Alanosine in Treating Patients With Progressive or Recurrent Malignant Gliomas - Full Text View

Purpose

RATIONALE: Drugs used in chemotherapy, such as alanosine, use different ways to stop tumor cells from dividing so they stop growing or die.

PURPOSE: This phase I trial is studying the side effects and best dose of alanosine in treating patients with high-grade progressive or recurrent malignant gliomas.

Condition	Intervention	Phase
Brain and Central Nervous System Tumors	Drug: L-alanosine	Phase 1


Study Type:	Interventional
Study Design:	Masking: None (Open Label) Primary Purpose: Treatment
Official Title:	A Phase I/II, Open-Label, Non-Randomized, Multicenter, Single Agent Study Of Intravenous SDX-102 For The Treatment Of Patients With MTAP-Deficient High Grade Recurrent Malignant Gliomas

Resource links provided by NLM:

Genetic and Rare Diseases Information Center resources: Glioblastoma Brain Tumor, Adult Glioma Gliosarcoma Anaplastic Astrocytoma Oligodendroglioma Anaplastic Oligodendroglioma Neuroepithelioma

U.S. FDA Resources

Further study details as provided by National Cancer Institute (NCI):


Estimated Enrollment:	18
Study Start Date:	March 2004

Detailed Description:

OBJECTIVES:

Determine the maximum tolerated dose of alanosine (SDX-102) with or without enzyme-inducible antiepileptic drugs (EIAEDs) in patients with methylthioadenosine phosphorylase (MTAP)-deficient high-grade progressive or recurrent malignant gliomas.
Determine the pharmacokinetics of this drug administered concurrently with EIAEDs in these patients.

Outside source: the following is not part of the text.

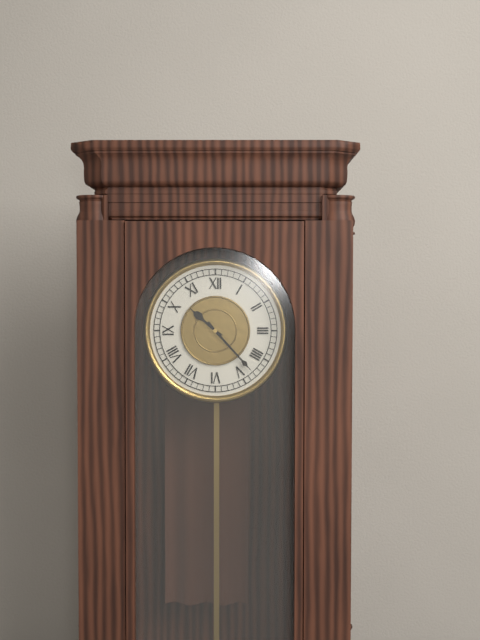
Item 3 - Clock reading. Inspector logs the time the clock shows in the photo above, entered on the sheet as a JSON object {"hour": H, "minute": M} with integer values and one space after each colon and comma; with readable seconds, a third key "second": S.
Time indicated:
{"hour": 10, "minute": 23}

OUTLINE: This is an open-label, nonrandomized, multicenter, dose-escalation study. Patients are stratified according to concurrent anticonvulsant drug use (drugs that induce hepatic metabolic enzymes vs drugs that cause modest or no induction of hepatic metabolic enzymes OR no anticonvulsant drug).

Patients receive alanosine (SDX-102) IV continuously for 5 days. Courses repeat every 21 days in the absence of disease progression or unacceptable toxicity.

Cohorts of 3-6 patients receive escalating doses of SDX-102 until the maximum tolerated dose (MTD) is determined. The MTD is defined as the dose preceding that at which 2 of 3 or 2 of 6 patients experience dose-limiting toxicity.

After completion of study therapy, patients are followed at 1 week and then every 2 months thereafter.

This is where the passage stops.